Data for this task section start
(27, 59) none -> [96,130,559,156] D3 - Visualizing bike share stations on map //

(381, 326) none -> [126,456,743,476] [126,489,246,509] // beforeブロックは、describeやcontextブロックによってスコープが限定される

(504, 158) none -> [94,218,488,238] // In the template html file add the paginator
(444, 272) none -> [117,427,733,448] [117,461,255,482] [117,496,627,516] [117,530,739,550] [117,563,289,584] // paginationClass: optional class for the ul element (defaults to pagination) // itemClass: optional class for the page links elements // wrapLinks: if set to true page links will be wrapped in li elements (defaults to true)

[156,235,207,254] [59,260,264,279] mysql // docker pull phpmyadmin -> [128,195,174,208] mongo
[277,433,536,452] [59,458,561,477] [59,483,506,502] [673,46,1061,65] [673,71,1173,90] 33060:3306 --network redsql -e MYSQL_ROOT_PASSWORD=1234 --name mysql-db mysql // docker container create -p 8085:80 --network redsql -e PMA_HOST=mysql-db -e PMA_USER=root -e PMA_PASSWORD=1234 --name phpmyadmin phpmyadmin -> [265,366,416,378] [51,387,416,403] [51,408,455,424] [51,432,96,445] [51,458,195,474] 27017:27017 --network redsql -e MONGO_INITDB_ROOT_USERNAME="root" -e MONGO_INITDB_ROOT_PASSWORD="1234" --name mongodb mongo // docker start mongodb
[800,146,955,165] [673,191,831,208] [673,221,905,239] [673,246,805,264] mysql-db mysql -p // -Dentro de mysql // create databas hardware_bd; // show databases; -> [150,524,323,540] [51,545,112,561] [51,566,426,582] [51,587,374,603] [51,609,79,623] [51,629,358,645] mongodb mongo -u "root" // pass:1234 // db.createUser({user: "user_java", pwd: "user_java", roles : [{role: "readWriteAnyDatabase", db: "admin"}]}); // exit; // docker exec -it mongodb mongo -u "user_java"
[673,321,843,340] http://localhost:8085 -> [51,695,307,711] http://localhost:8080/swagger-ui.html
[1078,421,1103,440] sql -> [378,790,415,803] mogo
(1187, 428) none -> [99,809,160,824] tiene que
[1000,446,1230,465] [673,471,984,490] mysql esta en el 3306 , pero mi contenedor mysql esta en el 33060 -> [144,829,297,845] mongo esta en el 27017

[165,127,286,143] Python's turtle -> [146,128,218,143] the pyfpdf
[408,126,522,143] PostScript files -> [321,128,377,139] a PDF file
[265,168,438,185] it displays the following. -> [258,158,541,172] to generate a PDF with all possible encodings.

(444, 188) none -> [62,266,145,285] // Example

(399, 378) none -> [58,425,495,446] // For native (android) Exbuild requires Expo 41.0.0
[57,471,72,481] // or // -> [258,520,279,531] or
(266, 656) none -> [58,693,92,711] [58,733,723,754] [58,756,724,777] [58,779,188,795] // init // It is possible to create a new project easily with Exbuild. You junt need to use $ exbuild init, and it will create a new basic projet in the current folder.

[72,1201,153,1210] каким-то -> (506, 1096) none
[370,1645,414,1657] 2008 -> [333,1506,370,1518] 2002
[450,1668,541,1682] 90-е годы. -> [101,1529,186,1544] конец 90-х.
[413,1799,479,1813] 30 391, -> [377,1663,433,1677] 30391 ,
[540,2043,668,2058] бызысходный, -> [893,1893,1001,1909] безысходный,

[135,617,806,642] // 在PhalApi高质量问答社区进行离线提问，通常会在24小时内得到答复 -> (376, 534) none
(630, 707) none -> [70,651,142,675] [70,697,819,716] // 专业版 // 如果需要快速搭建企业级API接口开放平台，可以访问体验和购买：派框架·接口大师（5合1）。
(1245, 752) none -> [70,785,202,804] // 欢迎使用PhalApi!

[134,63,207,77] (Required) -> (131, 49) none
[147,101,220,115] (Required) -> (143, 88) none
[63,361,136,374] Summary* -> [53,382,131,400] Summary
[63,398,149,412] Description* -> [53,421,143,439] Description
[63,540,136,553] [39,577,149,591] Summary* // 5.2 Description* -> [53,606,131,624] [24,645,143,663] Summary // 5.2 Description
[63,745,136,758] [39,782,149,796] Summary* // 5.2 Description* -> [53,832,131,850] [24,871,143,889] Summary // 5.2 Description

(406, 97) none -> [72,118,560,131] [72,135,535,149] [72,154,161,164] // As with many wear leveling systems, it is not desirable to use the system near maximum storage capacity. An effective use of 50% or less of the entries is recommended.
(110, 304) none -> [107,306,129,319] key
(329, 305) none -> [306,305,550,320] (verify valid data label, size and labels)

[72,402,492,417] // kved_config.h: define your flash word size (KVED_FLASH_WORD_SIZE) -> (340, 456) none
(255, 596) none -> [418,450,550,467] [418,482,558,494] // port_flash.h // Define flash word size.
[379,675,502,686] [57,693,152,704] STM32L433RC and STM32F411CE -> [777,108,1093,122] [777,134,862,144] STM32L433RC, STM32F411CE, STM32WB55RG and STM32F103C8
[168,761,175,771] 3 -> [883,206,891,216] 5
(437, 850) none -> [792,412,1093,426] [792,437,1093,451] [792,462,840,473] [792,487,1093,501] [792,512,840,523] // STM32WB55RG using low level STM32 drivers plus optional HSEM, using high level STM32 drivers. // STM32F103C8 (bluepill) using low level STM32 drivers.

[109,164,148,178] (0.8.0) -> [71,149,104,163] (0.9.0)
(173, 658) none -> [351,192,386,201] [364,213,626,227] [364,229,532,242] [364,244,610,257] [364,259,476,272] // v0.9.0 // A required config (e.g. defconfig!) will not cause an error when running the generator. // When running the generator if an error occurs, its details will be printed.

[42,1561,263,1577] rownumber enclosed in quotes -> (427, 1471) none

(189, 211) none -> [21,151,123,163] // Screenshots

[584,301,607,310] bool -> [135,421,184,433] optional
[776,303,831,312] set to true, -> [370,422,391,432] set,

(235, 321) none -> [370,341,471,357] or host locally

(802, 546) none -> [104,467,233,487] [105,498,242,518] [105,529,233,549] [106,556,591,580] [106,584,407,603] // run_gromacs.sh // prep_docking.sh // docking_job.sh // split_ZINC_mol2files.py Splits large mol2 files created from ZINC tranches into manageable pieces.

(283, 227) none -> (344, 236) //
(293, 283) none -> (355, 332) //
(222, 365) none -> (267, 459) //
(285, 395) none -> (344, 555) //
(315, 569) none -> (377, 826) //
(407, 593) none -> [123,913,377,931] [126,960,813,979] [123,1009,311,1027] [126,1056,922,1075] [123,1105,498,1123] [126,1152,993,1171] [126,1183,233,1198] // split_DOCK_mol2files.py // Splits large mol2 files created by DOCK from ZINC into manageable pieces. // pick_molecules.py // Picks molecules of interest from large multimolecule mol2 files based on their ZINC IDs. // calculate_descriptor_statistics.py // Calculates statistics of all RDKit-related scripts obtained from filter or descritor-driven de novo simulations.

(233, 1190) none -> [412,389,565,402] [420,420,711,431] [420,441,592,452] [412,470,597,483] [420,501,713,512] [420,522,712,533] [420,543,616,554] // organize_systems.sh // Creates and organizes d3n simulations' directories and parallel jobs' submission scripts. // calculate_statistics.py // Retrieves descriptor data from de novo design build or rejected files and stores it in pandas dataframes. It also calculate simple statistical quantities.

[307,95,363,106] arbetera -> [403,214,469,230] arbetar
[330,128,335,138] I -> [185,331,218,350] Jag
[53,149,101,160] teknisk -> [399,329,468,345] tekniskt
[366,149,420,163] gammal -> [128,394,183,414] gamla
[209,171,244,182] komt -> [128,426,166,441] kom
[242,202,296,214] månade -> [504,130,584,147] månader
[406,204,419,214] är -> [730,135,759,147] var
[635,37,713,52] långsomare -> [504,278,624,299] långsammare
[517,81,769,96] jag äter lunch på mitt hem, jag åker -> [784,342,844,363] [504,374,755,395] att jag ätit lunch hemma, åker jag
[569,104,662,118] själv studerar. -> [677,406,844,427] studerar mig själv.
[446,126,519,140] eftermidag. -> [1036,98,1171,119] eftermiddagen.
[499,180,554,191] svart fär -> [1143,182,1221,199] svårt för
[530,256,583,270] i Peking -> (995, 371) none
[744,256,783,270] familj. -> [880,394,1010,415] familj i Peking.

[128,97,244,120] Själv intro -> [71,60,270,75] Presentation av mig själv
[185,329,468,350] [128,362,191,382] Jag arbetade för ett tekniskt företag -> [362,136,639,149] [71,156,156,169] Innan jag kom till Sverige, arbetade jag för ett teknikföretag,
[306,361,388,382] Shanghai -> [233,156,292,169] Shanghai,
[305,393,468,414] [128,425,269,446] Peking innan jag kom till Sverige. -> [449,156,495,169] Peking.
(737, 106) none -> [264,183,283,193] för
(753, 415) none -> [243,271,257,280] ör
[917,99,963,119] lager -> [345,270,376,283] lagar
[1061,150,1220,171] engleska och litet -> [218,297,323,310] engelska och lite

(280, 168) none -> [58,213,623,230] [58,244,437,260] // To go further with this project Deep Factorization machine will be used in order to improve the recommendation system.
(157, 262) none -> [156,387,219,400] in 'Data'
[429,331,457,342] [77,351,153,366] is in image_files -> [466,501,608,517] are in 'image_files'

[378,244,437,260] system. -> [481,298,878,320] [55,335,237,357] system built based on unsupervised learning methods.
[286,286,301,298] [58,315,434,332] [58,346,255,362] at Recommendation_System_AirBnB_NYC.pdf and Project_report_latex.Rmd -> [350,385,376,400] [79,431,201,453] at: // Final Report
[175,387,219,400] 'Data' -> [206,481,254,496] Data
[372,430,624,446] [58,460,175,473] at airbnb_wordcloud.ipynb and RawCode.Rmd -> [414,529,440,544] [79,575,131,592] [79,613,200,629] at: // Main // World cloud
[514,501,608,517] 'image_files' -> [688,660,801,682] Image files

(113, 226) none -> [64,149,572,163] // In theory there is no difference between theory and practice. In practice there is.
Data for this task section end
Task instructions: Check each line of the listing above for the string "Sverige" and return those that contain it.

Exercise answer:
[185,329,468,350] [128,362,191,382] Jag arbetade för ett tekniskt företag -> [362,136,639,149] [71,156,156,169] Innan jag kom till Sverige, arbetade jag för ett teknikföretag,
[305,393,468,414] [128,425,269,446] Peking innan jag kom till Sverige. -> [449,156,495,169] Peking.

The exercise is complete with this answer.